• **Entries**:
— BEGIN —

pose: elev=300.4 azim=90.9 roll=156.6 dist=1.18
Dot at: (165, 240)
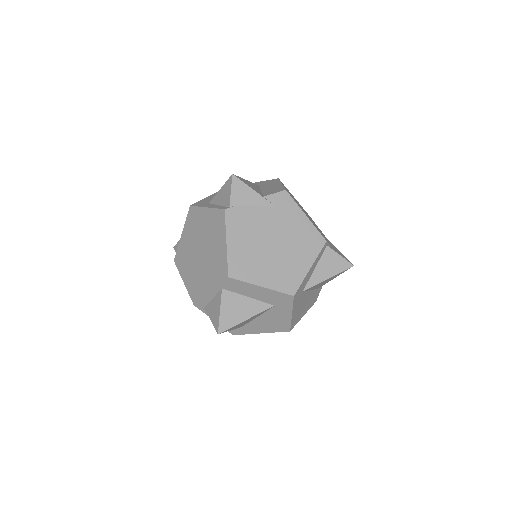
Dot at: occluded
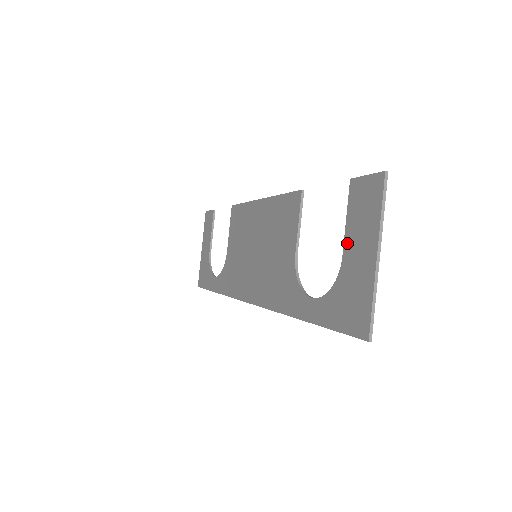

— END —
— BEGIN —

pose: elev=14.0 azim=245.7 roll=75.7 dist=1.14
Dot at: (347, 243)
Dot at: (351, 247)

— END —

• **Exercise directions**: Pull out every line in the entries above that contains the word "pose". Case counts.

• **Problem solution**:
pose: elev=300.4 azim=90.9 roll=156.6 dist=1.18
pose: elev=14.0 azim=245.7 roll=75.7 dist=1.14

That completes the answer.